While a sense of humor can sometimes get people into trouble, Devine says that has not been the case for him.

“Only twice do I remember my sense of humor getting me into trouble. Once was in fifth grade when we had a long-term sub named Mrs. Fehr,” he said.

“On the very first day of her job, I stood up in front of the class and said — rather presidentially — ‘students we have nothing to fear but Fehr herself.’ I ended up in Sister Paulette’s office,” Devine said.

“The second time was about a dozen years ago during an inservice on blood borne pathogens. I assume the older staff may remember. That’s not bad — 57 years and I only got into trouble twice,” he said.

Devine did not explain what had happened at the blood borne pathogens inservice, although several in the crowd of about 160 people who attended the staff recognition banquet said they remembered the incident.

1984

Devine commended Dr. Lee Bjurquist for “taking a chance and hiring me in 1984 … he made me an offer I couldn’t refuse. He offered me $16,840 to teach.”

Bjurquist and his wife, Kathy, also attended the staff recognition banquet as did several retirees from previous years.
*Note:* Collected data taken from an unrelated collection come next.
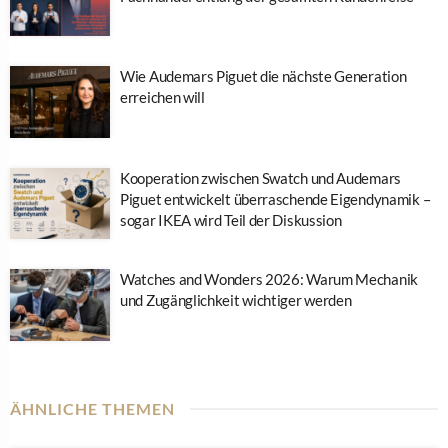
Wie Audemars Piguet die nächste Generation
erreichen will
Kooperation zwischen Swatch und Audemars
Piguet entwickelt überraschende Eigendynamik –
sogar IKEA wird Teil der Diskussion
Watches and Wonders 2026: Warum Mechanik
und Zugänglichkeit wichtiger werden
ÄHNLICHE THEMEN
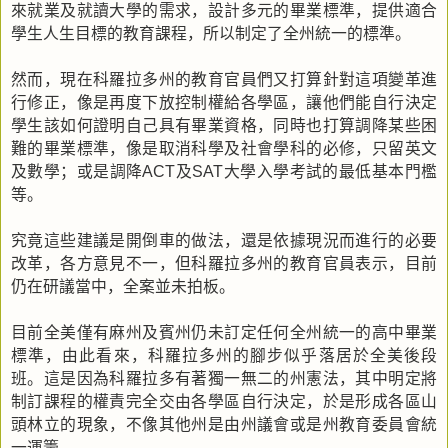
來就業及就讀大學的需求，設計多元的畢業標準，提供適合
學生人生目標的教育課程，所以制定了全州統一的標準。
然而，現在科羅拉多州的教育官員們又打算針對這項變革進
行修正，像是再度下放控制權給各學區，讓他們能自行決定
學生該如何證明自己具有畢業資格，同時也打算調降某些困
難的畢業標準，像是取消科學及社會學科的必修，只留英文
及數學；或是調降
及
大學入學考試的最低基本門檻
ACT
SAT
等。
究竟這些建議是開倒車的做法，還是依據現況而進行的必要
改革，各方意見不一，但科羅拉多州的教育官員表示，目前
仍在研議當中，全案並未拍板。
目前全美僅有麻州及賓州仍未訂定任何全州統一的高中畢業
標準，由此看來，科羅拉多州的腳步似乎落居於全美後段
班。這是因為科羅拉多有著獨一無二的州憲法，其中明定將
制訂課程的權責完全交由各學區自行決定，於是形成各區山
頭林立的現象，不像其他州是由州議會或是州教育委員會統
一運籌。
Devine commended Dr. Bjurquist for hiring “a cute dynamic fifth grade teacher named Miss Anderson” too.

Miss Anderson eventually became Mrs. Devine.

Three of their four children were able to attend the staff recognition banquet as well.

“What I always knew about Sue that the DPI figured out a couple of years ago: she is the best teacher in the state of Wisconsin,” Devine said.

In 2015, Sue Devine was named Wisconsin’s Middle School Teacher of the Year. She is a science and social studies teacher at Northstar Middle School in the Eau Claire school district.

At this point in his farewell to staff members, Devine choked up a bit.

“Colfax is so much more than a place to work. It’s so much more than a job. I wouldn’t have my family if it wasn’t for Colfax, and I will forever be grateful to this school district,” he said.

Greatest bosses

Devine also mentioned the administrators he had worked with: Al Stai (retired Colfax Elementary principal), Ron Fandry (retired Colfax High School principal), Dennis Geissler (retired Colfax school district administrator), Trevor Hovde (Colfax Elementary principal), John Dachel (Colfax High School principal), Polly Rudi (director of special education), and of course, Bill Yingst.

All of the administrators were supportive, and “I had the greatest bosses,” Devine said.

Devine also was appreciative of the administrative staff, the school counselors, and the other middle school teachers as well as coaching colleagues Tim Wilson and Andy Meade.

He especially wanted to recognize Dave Wolff and Carl Rudi, two long-time middle school colleagues.

“Dave was the leader of our middle school pack for many years … Carl has been a rock, and we’ve both been in the middle school forever, it seems,” Devine said.

“I have so much respect and admiration for everyone in this room for belonging to the most noble profession in the world. Every year, it seems, we improve our curriculum, we update our technology, we change the physical environment of our classrooms, and we administer more standardized tests. But we cannot achieve excellence in the classroom without first-rate teachers,” he said.

“No one ever goes into teaching to get wealthy. But after 34 years in this district, I feel like I’m the richest man in the world. It’s not work when you love your job and the people you do it with,” Devine said.